Now some of you say, “Pastor, you're so old-fashioned, so old-fashioned to teach this old-fashioned truths.” “I mean, why would a couple be married when they are unhappy? We should be modern. We should be advanced in our thinking.” We should say, “If you're not happy, just quit.” And I say to you, “Yes, I'm very old-fashioned. In fact, I am 6000 years old. 6000 over years ago in my thinking because this is a teaching since 6,000 over years ago in Genesis. God has not changed and we are still to be a people of the Bible.

You say, “Pastor, but why should I hang on and in an unhappy marriage?” Let me tell you why? Do you realize that God does not promise us that our marriages will always be happy? I don't see a promise like that. But I see in the Bible that God is always doing something to make us holy. All things work together for good to them that love God. What is good? That they may be conformed to the image of His Son. God is always working all things so that you may be holy. All things is all things, including painful, difficult things like your marriage.

So if you feel that you're stuck in an unhappy marriage. Well, remember this, God is working something good in your life. He's molding and shaping you through adversity, through difficulties, like as many things in life, through trials of life to make you more like Him.

I saw this post on social media, I thought I'll share with you. “Perhaps the butterfly is proof that you can go through a great deal of darkness and yet become something beautiful.” I think God wants to do that in your life. If you today are in a difficult, unhappy marriage. May the love of God strengthen you and comfort you in your difficult journey through life.

So, this is a Gospel application to the marriage, we have looked at 3 sermons so far - the purpose, the priority, today is about the permanence of marriage. I show this so that next week, wives you will remember to bring your husbands. I'm pretty sure you will drag them here by all means, because it is what the husbands would need to hear. I need to be reminded of.

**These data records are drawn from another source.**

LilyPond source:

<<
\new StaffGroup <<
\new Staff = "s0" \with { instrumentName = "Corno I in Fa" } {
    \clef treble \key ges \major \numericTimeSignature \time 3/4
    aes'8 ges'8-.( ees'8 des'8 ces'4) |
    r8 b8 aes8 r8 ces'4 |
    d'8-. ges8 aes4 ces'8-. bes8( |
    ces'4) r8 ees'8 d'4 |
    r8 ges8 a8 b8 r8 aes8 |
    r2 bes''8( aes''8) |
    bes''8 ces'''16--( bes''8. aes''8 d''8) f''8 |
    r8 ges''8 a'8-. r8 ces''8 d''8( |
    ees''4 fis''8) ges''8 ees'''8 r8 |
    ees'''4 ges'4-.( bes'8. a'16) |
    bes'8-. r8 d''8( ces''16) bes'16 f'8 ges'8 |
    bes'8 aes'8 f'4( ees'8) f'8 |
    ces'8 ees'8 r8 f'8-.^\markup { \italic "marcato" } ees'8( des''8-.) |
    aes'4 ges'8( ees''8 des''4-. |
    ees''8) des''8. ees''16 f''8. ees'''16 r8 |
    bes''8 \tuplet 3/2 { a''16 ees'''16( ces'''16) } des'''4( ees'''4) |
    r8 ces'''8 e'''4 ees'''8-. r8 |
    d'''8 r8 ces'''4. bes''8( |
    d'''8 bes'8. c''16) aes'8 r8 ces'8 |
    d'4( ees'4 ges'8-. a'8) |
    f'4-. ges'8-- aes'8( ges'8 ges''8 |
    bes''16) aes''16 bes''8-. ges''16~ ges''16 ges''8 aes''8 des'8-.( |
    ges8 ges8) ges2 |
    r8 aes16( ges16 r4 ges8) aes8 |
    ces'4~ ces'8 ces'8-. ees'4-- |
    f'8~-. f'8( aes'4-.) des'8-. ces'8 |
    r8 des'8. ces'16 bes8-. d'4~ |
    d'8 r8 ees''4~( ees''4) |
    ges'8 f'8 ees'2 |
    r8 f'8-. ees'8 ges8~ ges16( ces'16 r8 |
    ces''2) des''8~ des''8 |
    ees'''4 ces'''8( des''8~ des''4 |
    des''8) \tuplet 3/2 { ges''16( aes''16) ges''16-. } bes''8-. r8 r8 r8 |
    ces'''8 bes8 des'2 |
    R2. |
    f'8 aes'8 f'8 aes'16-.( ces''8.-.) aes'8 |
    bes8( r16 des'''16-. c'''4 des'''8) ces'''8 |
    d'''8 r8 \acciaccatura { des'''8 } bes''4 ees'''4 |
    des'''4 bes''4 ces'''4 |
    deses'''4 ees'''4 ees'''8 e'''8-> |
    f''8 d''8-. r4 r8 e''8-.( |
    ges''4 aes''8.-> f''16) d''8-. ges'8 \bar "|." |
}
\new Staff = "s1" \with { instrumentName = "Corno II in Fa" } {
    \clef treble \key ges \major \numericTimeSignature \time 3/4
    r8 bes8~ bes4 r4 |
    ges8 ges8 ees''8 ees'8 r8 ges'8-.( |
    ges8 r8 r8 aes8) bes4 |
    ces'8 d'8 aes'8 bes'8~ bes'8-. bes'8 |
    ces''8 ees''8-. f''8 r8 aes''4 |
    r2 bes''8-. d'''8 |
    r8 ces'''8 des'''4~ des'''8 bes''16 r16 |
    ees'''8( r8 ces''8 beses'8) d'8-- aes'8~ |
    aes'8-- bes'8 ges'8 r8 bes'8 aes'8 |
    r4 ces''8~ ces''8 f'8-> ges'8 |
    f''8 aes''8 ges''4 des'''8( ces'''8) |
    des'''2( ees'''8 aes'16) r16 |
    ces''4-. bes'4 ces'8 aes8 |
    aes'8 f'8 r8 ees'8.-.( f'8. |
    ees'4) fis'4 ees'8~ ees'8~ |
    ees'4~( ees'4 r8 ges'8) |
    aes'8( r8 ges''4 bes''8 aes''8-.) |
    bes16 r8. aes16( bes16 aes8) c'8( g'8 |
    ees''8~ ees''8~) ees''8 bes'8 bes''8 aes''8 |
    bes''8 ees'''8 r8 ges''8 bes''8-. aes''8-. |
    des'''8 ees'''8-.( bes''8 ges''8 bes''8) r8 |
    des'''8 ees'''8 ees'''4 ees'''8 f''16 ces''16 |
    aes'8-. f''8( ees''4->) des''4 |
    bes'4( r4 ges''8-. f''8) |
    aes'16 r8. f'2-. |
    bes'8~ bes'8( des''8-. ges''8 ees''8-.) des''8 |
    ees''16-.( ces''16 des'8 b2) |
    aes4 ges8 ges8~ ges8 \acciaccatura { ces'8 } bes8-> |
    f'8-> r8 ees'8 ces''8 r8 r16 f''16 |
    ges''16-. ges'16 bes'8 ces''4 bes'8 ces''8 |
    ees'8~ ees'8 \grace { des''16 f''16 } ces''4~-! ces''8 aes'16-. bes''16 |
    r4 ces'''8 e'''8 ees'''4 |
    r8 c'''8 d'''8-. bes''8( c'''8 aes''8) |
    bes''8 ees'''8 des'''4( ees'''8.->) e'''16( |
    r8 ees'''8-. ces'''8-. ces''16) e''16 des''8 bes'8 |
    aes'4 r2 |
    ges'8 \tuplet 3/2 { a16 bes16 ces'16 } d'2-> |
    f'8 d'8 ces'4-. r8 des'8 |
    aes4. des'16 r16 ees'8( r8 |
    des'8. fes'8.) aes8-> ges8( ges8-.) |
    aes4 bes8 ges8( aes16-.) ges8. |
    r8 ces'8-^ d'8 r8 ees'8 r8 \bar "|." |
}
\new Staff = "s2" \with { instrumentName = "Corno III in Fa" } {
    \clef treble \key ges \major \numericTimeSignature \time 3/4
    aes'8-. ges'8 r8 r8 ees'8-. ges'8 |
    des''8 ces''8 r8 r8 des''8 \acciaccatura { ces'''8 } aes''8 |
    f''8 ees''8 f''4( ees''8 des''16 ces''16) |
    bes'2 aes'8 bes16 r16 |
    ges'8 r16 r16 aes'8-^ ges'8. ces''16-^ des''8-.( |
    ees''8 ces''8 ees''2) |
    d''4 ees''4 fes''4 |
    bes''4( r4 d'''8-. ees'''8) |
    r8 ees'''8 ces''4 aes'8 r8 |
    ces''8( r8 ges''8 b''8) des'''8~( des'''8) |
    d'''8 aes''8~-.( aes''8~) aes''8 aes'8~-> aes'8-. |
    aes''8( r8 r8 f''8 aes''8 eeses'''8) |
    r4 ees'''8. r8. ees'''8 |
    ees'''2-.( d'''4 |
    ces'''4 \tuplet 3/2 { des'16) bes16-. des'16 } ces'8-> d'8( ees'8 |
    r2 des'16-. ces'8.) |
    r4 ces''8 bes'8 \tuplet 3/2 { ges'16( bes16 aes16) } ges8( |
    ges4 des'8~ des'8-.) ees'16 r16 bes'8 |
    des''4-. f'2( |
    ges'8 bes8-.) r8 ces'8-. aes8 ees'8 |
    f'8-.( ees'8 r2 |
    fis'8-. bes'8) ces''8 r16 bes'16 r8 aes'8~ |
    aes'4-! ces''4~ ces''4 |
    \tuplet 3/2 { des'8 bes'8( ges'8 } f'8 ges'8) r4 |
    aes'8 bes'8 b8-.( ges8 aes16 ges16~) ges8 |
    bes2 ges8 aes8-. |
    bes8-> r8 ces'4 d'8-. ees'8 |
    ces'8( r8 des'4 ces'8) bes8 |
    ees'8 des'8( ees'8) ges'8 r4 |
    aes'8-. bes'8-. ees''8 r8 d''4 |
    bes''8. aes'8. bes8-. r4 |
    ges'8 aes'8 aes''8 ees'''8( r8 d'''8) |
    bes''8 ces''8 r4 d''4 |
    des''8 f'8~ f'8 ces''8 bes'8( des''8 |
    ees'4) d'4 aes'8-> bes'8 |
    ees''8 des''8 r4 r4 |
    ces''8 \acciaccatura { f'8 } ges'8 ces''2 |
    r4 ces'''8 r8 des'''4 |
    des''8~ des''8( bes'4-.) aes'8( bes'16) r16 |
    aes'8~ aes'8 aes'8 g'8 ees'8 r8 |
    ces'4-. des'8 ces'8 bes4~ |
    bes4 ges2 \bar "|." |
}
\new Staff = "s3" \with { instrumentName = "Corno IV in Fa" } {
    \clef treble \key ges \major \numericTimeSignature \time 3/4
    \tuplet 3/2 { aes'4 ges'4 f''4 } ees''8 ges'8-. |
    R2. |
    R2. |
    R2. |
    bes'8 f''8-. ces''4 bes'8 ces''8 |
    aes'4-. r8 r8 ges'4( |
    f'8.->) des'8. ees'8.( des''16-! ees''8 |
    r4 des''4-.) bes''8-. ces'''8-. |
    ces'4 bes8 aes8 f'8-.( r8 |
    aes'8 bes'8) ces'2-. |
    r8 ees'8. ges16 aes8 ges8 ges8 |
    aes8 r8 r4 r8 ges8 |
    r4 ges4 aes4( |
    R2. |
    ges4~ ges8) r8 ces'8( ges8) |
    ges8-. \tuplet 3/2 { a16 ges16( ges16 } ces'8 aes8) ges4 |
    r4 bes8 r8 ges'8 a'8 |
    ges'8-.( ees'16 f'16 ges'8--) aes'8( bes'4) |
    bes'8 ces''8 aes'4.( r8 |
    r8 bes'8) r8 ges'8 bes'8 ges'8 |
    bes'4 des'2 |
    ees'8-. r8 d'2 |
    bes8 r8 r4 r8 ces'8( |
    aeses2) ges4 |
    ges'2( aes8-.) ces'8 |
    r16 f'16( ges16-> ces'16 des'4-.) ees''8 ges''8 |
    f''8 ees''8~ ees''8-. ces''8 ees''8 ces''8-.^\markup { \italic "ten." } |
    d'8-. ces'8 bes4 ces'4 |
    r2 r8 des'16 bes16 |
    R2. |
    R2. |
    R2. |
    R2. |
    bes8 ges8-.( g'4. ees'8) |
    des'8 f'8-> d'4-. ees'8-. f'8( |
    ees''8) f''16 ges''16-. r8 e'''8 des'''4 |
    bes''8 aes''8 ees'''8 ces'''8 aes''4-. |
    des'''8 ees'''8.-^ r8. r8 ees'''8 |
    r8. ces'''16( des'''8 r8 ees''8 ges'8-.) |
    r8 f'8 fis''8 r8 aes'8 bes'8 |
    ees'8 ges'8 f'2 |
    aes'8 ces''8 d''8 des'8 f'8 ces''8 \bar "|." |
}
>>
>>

And I want to say to you, “As wives when you sit in and hear the sermon next week, I hope you sit in and listen with a right attitude. Don't sit in and listen and jot down the five point is “Ah lau eh, ler wu chobo [Dear, have you done these in hokkien dialect] “Number one, you cannot leh. Number two, you also cannot. Wah lau, you … you.” You just keep criticizing.

I say, “The right attitude is to come in listen and pray for your husband.” Don't talk too much. After service, don't talk too much. Just, just pray for your husband, alright? Don't ask him, how's the sermon ah? Just let it be. Pray for him because the next week, he will ask you the same questions, alright? The role of the wife.

Father, we want to thank You for this day, in a world where there's so many opinions and actually a lot of confusion about this subject, we see the clarity declared in the Bible. God forbids our hardened hearts to continue sinning against You. But call us today to repent and to obey, whatever our situation in our marital life may be. I pray for the healing of the homes and I pray for the obedience of Your people.

Dear Lord, we pray also for people here who do not know Jesus and they are really going through hard times in their marriage, with all these pain they are going through, You are speaking to them and You're calling them to realize that they need You. So, would You show them their utter helplessness. Show them their sinfulness and then draw them to Jesus. Cause them today, to repent of their sin and to believe in Jesus Christ, Your Son. Bless all gathered here. Lord, bless our homes, we give our homes to You. We pray all this in Jesus’ Name, Amen.